#### TASK PROMPT:
Turn the records from the line with "Refrenda Pepsico" to the line with "g Fenntartva.", both included, into a Markdown table with the columns Row and Line, giving each line its own numbered row and skipping blank lines. Leave the pictures out of the table.

(Saved data entries)
--- START ---

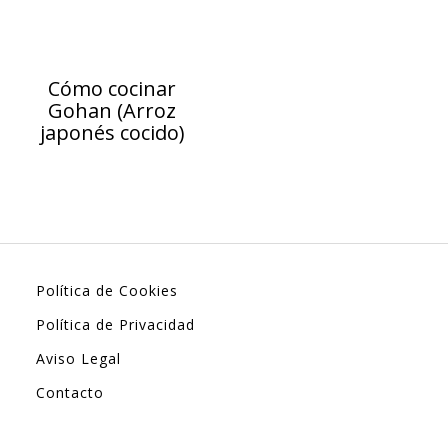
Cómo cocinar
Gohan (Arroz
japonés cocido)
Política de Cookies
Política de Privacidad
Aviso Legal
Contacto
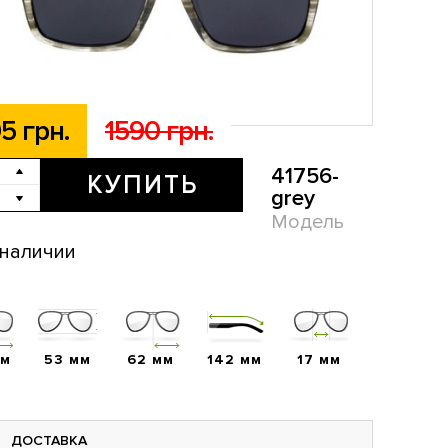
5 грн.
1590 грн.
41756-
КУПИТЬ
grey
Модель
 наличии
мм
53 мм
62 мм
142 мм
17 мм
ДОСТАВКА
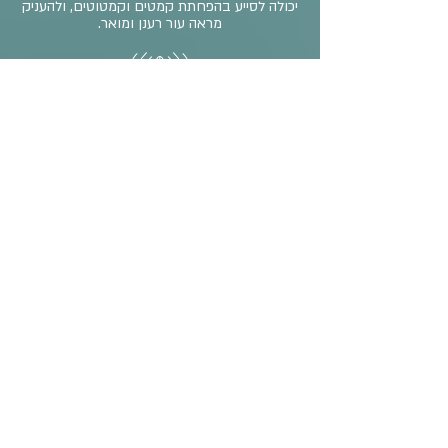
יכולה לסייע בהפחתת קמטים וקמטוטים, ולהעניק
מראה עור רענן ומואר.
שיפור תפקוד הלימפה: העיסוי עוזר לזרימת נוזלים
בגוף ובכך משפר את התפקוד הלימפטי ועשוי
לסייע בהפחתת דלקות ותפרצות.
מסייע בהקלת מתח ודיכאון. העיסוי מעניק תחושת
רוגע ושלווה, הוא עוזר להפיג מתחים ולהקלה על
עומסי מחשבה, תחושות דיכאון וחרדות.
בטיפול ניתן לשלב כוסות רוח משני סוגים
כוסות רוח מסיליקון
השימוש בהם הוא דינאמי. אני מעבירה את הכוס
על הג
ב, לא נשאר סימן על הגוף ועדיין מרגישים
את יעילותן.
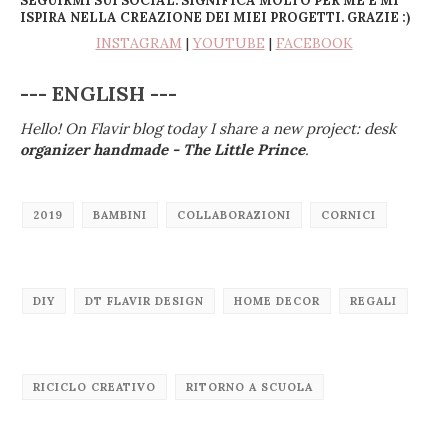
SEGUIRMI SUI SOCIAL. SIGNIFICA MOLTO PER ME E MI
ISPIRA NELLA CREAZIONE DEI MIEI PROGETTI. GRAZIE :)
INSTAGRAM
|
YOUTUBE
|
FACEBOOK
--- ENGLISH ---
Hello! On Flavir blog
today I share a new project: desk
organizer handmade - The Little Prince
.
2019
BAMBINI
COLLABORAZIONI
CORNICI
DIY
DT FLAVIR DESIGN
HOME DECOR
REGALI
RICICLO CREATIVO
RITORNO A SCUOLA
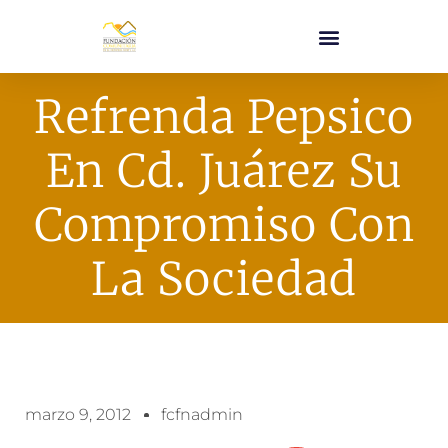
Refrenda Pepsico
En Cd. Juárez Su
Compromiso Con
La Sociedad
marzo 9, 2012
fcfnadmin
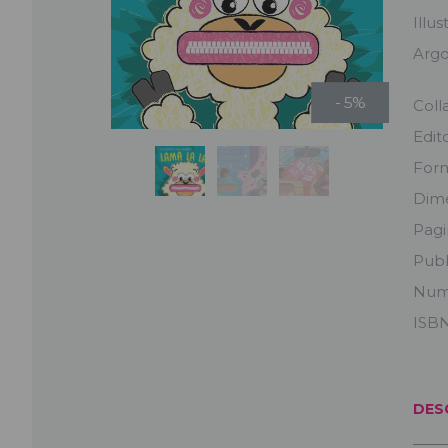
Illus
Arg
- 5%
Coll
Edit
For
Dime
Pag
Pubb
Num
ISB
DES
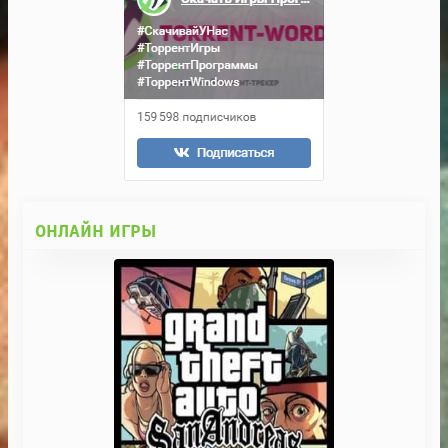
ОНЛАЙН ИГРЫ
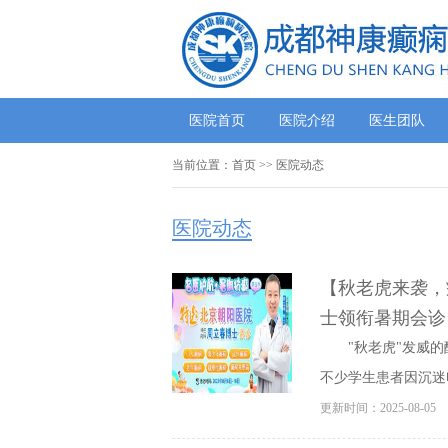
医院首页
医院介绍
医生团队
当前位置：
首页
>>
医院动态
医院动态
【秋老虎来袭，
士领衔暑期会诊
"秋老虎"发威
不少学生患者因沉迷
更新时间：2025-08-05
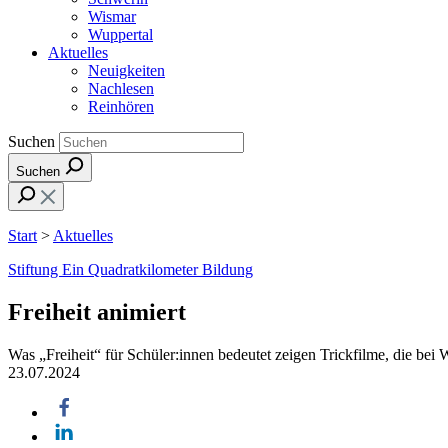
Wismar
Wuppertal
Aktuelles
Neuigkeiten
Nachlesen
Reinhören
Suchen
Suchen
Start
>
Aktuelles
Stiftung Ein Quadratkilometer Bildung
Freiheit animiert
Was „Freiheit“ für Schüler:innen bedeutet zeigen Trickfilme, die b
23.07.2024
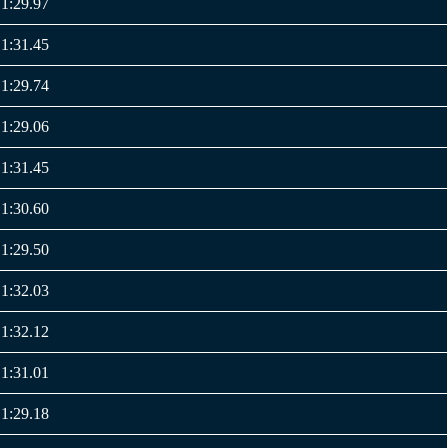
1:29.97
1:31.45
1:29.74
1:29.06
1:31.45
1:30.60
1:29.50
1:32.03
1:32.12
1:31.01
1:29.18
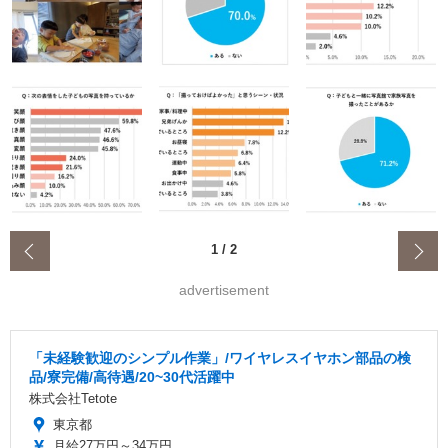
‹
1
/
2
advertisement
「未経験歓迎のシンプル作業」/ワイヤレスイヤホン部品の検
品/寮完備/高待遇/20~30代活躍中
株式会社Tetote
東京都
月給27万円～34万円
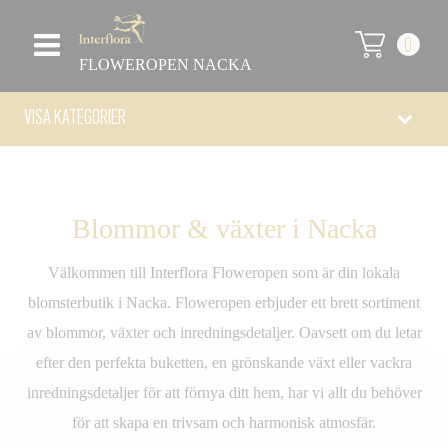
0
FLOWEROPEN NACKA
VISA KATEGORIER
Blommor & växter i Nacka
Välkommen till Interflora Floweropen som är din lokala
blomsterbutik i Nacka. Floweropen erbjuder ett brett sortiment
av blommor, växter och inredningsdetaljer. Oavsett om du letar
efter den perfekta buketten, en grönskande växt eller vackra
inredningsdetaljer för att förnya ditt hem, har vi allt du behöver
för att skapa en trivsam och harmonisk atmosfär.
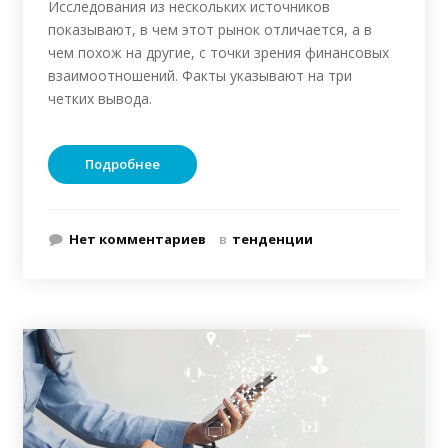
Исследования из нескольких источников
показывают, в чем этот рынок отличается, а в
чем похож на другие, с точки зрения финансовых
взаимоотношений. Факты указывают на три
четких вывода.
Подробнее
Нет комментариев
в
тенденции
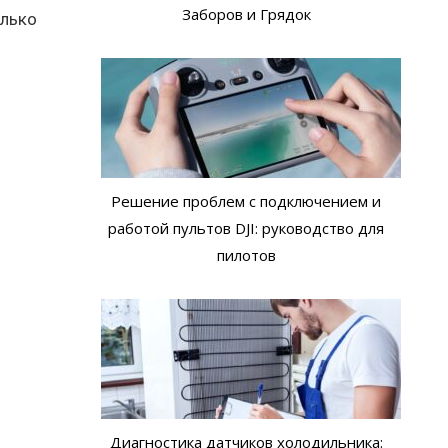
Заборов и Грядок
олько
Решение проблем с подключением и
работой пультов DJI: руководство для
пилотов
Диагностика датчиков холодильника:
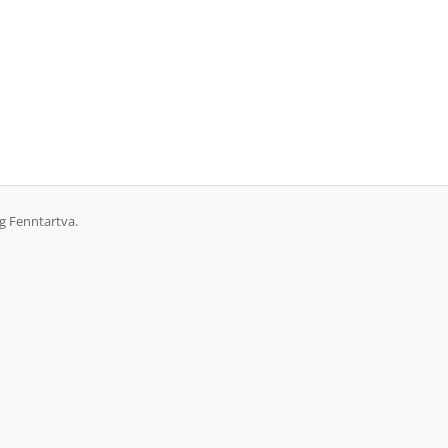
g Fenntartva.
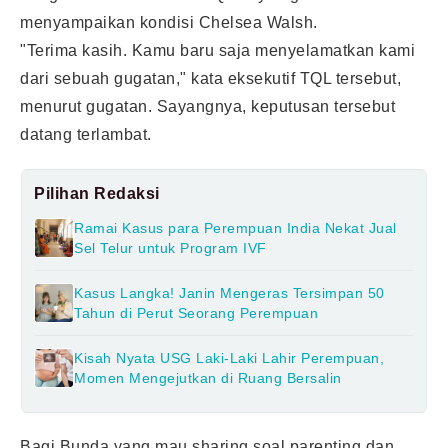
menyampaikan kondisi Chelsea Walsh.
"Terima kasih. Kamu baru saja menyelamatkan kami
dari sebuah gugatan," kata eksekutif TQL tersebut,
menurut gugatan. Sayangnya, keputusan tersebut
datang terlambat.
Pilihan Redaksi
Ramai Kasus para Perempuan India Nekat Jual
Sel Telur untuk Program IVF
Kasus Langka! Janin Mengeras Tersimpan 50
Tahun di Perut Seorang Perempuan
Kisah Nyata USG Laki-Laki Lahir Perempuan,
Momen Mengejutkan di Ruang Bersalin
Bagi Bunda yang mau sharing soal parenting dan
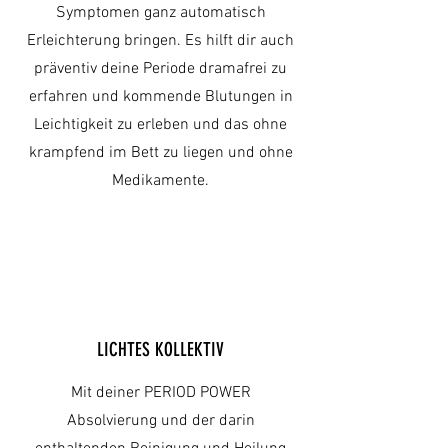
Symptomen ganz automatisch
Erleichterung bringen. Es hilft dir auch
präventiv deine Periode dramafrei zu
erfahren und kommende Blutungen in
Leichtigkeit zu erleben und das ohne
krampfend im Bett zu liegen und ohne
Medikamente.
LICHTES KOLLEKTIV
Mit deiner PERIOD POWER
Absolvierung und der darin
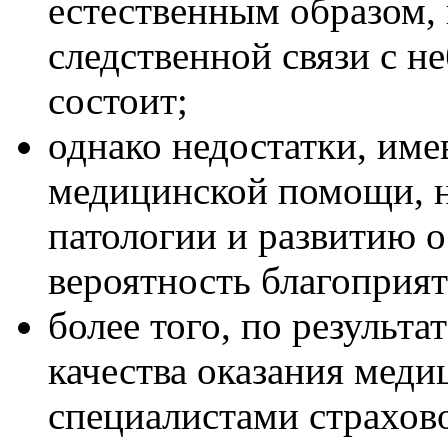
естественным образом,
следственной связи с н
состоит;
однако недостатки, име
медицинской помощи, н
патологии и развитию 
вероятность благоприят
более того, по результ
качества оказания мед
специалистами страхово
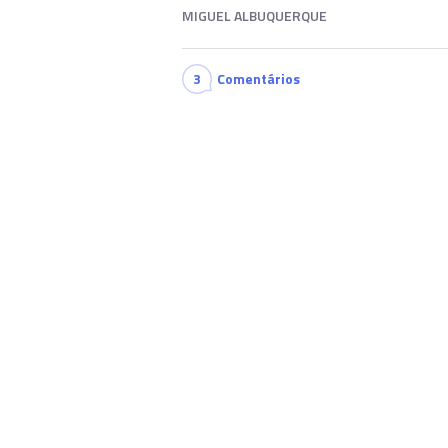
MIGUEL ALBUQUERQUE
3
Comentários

--- END ---

#### SOLUTION TO THE PROBLEM:
| Row | Line |
|---|---|
| 1 | Refrenda Pepsico |
| 2 | En Cd. Juárez Su |
| 3 | Compromiso Con |
| 4 | La Sociedad |
| 5 | marzo 9, 2012 |
| 6 | fcfnadmin |
| 7 | Illus |
| 8 | Arg |
| 9 | - 5% |
| 10 | Coll |
| 11 | Edit |
| 12 | For |
| 13 | Dime |
| 14 | Pag |
| 15 | Pubb |
| 16 | Num |
| 17 | ISB |
| 18 | DES |
| 19 | ОНЛАЙН ИГРЫ |
| 20 | 医院首页 |
| 21 | 医院介绍 |
| 22 | 医生团队 |
| 23 | 当前位置： |
| 24 | 首页 |
| 25 | >> |
| 26 | 医院动态 |
| 27 | 医院动态 |
| 28 | 【秋老虎来袭， |
| 29 | 士领衔暑期会诊 |
| 30 | "秋老虎"发威 |
| 31 | 不少学生患者因沉迷 |
| 32 | 更新时间：2025-08-05 |
| 33 | Wismar |
| 34 | Wuppertal |
| 35 | Aktuelles |
| 36 | Neuigkeiten |
| 37 | Nachlesen |
| 38 | Reinhören |
| 39 | Suchen |
| 40 | Suchen |
| 41 | Start |
| 42 | > |
| 43 | Aktuelles |
| 44 | Stiftung Ein Quadratkilometer Bildung |
| 45 | Freiheit animiert |
| 46 | Was „Freiheit“ für Schüler:innen bedeutet zeigen Trickfilme, die b |
| 47 | 23.07.2024 |
| 48 | 1:29.97 |
| 49 | 1:31.45 |
| 50 | 1:29.74 |
| 51 | 1:29.06 |
| 52 | 1:31.45 |
| 53 | 1:30.60 |
| 54 | 1:29.50 |
| 55 | 1:32.03 |
| 56 | 1:32.12 |
| 57 | 1:31.01 |
| 58 | 1:29.18 |
| 59 | ‹ |
| 60 | 1 |
| 61 | / |
| 62 | 2 |
| 63 | advertisement |
| 64 | 「未経験歓迎のシンプル作業」/ワイヤレスイヤホン部品の検 |
| 65 | 品/寮完備/高待遇/20~30代活躍中 |
| 66 | 株式会社Tetote |
| 67 | 東京都 |
| 68 | 月給27万円～34万円 |
| 69 | 0 |
| 70 | FLOWEROPEN NACKA |
| 71 | VISA KATEGORIER |
| 72 | Blommor & växter i Nacka |
| 73 | Välkommen till Interflora Floweropen som är din lokala |
| 74 | blomsterbutik i Nacka. Floweropen erbjuder ett brett sortiment |
| 75 | av blommor, växter och inredningsdetaljer. Oavsett om du letar |
| 76 | efter den perfekta buketten, en grönskande växt eller vackra |
| 77 | inredningsdetaljer för att förnya ditt hem, har vi allt du behöver |
| 78 | för att skapa en trivsam och harmonisk atmosfär. |
| 79 | Исследования из нескольких источников |
| 80 | показывают, в чем этот рынок отличается, а в |
| 81 | чем похож на другие, с точки зрения финансовых |
| 82 | взаимоотношений. Факты указывают на три |
| 83 | четких вывода. |
| 84 | Подробнее |
| 85 | Нет комментариев |
| 86 | в |
| 87 | тенденции |
| 88 | Заборов и Грядок |
| 89 | олько |
| 90 | Решение проблем с подключением и |
| 91 | работой пультов DJI: руководство для |
| 92 | пилотов |
| 93 | Диагностика датчиков холодильника: |
| 94 | g Fenntartva. |